The fact that x = y is actually a method call under some circumstances
is what's special about Ruby, and why simply extending K&Rs
explanation of op= misses the point.

···

On Fri, May 2, 2008 at 8:35 AM, Simon Krahnke <overlord@gmx.li> wrote:

--
Rick DeNatale

My blog on Ruby
http://talklikeaduck.denhaven2.com/

But x is different whether its on the RHS or LHS

The problem is that it's not a textual substitution.

  h[1+2] ||= 3 is like

  arg_temp = 1 + 2
  h[arg_temp] || h[arg_temp] = 3

Keep in mind that unlike operators like + and -, || and && are really
control flow 'operators' implemented by testing and branching. The
same is true of ||= and &&=, which I suppose is the point.

Ruby 1.9 makes it somewhat easier to see what's really happening.

k$ ruby1.9 -ve'puts VM::InstructionSequence.compile("h={};h[\"a\" +
\"b\"] ||= 3").disasm'
ruby 1.9.0 (2008-03-21 revision 0) [i686-darwin9.2.2]
== disasm: <ISeq:<compiled>@<compiled>>=================================
local table (size: 2, argc: 0 [opts: 0, rest: -1, post: 0, block: -1] s1)
[ 2] h
0000 newhash 0 ( 1)
0002 setlocal h
0004 getlocal h
0006 putstring "a"
0008 putstring "b"
0010 opt_plus
0011 dupn 2
0013 opt_aref
0014 dup
0015 branchif 28
0017 pop
0018 putobject 3
0020 send :[]=, 2, nil, 0, <ic>
0026 leave
0027 pop
0028 swap
0029 pop
0030 swap
0031 pop
0032 leave

I'm sure that Ruby 1.8 does pretty much the same thing, but I don't
have the time to dig through parse.y and eval.c to prove it.

···

On Fri, May 2, 2008 at 12:12 PM, Pit Capitain <pit.capitain@gmail.com> wrote:

2008/5/2 Rick DeNatale <rick.denatale@gmail.com>:

> 3) I say first approximations because of David Black's observation
> that x ||= y and x || x = y differ when x is undefined.
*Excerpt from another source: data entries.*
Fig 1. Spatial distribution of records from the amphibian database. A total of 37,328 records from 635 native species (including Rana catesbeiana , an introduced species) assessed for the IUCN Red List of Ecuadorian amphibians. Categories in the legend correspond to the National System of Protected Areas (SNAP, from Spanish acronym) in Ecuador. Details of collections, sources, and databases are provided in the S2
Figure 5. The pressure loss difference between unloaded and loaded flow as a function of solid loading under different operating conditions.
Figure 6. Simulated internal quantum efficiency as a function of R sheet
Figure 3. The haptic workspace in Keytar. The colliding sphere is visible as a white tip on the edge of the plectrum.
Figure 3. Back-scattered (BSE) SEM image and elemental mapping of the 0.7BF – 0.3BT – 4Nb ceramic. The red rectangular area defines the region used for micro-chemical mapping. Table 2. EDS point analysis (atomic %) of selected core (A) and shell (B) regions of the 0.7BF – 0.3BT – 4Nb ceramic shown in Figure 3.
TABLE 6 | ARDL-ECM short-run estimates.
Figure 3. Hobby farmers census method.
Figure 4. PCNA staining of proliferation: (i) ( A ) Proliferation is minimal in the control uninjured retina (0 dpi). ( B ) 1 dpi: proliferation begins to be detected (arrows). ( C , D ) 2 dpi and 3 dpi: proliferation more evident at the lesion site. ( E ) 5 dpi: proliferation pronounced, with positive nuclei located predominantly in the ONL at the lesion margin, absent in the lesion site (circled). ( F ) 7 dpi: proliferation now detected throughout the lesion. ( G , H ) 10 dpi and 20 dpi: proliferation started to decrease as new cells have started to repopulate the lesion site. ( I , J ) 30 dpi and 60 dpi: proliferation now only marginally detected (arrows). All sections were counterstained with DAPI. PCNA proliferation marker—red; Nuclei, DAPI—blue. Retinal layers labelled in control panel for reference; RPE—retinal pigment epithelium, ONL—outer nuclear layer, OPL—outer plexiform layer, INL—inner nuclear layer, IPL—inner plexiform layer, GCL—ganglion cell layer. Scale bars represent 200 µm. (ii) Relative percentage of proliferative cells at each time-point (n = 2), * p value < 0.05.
They obviously also differ if evaluating x has side effects as in

  h = {}
  h[print("f")] ||= 1

  h = {}
  h[print("o")] || h[print("o")] = 1

  # => foo

so x ||= y is more like

  ref = &x; *ref || *ref = y

with the reference (&) and dereference (*) operators of C.

--
Rick DeNatale

My blog on Ruby
http://talklikeaduck.denhaven2.com/

* Rick DeNatale <rick.denatale@gmail.com> (20:05) schrieb:

Ruby 1.9 makes it somewhat easier to see what's really happening.

Thanks a lot!

k$ ruby1.9 -ve'puts VM::InstructionSequence.compile("h={};h[\"a\" +
\"b\"] ||= 3").disasm'

Can you give any documentation pointers for this cool stuff?